Filha de um rei e a terceira de quatro irmãs, Gwenhwyfar cresceu a ouvir falar dos planos do Rei Supremo e da forma como a magia e o poder moldavam o mundo. Dotada de Bençãos, mas desejosa de ser uma guerreira, Gwen conquistou o assentimento do pai à sua vontade de receber o treino dos guerreios e aproximou-se um pouco mais do seu sonho. Mas, mulher e futura guerreira, Gwen torna-se também uma das mentes mais activas do rei Lleud e, capaz de uma discrição invulgar, observa e compreende que há, agora, forças se movem nas sombras. Pois, enquanto Artur recorre a todos os meios para conseguir um herdeiro, outros poderes conspiram para que isso não aconteça. E é possível que a própria Gwen tenha um papel fulcral a desempenhar no futuro do Rei Supremo - um que, talvez, a obrigue a depor os sonhos em nome do dever.
Apesar de ser também uma recriação da lenda arturiana, ou talvez precisamente por isso, um dos aspectos que mais se destacam neste livro é o facto de o Rei Supremo ter um papel relativamente secundário na narrativa.
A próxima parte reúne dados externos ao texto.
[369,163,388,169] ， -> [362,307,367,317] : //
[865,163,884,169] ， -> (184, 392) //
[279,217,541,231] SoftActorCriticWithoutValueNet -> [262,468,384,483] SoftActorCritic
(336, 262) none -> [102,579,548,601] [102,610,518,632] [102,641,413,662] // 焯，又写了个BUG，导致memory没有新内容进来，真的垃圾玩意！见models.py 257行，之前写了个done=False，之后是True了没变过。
Muitos dos acontecimentos dizem respeito, de forma mais ou menos directa, a Artur, mas a sua presença efectiva acaba por ser bastante discreta, deixando grande parte do protagonismo às mulheres. Até porque são elas, afinal, que moldam os rumos da história.
Gwen é a grande protagonista e, ainda que a narrativa seja feita na terceira pessoa, é o seu ponto de vista que é apresentado. É possível, pois, acompanhar de perto o crescimento de Gwen, desde a criança determinada que, apesar do conflito com a irmã mais nova e as dificuldades do rumo que deseja, está disposta a ceder em muito para conseguir o que quer, à guerreira capaz que comanda com valor e domina tão bem a estratégia como qualquer homem (ou melhor que alguns) e, por fim, à mulher que renuncia ao sonho para cumprir o seu dever junto de Artur. As suas dificuldades e dilemas, bem como a visão que tem do mundo que a rodeia, são bem construídos e contribuem para que o enredo se mantenha cativante. Isto torna também mais fácil criar uma sensação de familiaridade, bem como uma certa medida de admiração para com a personalidade carismática e determinada, mas com as suas secretas vulnerabilidades, que é atribuída a Gwen, nas múltiplas fases da sua vida. Além disso, o ponto de vista de Gwen permite manter também algum mistério, pois partes do que está a acontecer só lhe chegam ao conhecimento quando as consequências se tornam claras.
Mas nem só de Gwen vive a história, e há muito de cativante na forma como esta se relaciona com as restantes personagens. Desde o conflito com a irmã mais nova à apreensão perante Mordred e à inevitável interacção com Lancelot, a história de Gwen é rica em conflito e emoção, e tão mais fascinante pelo facto de que também as personagens com que interage têm o seu toque de fascínio. A força das personagens contribui, portanto, para dar força e intensidade ao enredo que, escrito de forma cativante e com vários momentos marcantes, cresce em intensidade com o evoluir dos acontecimentos, culminando num final intenso e de grande impacto emocional.
Envolvente, com as medidas certas de acção, emoção, mistério e magia, Gwenhwyfar - O Espírito Branco parte de uma protagonista forte, mas muito humana, para construir uma surpreendente e interessante visão da lenda arturiana. Muito bom.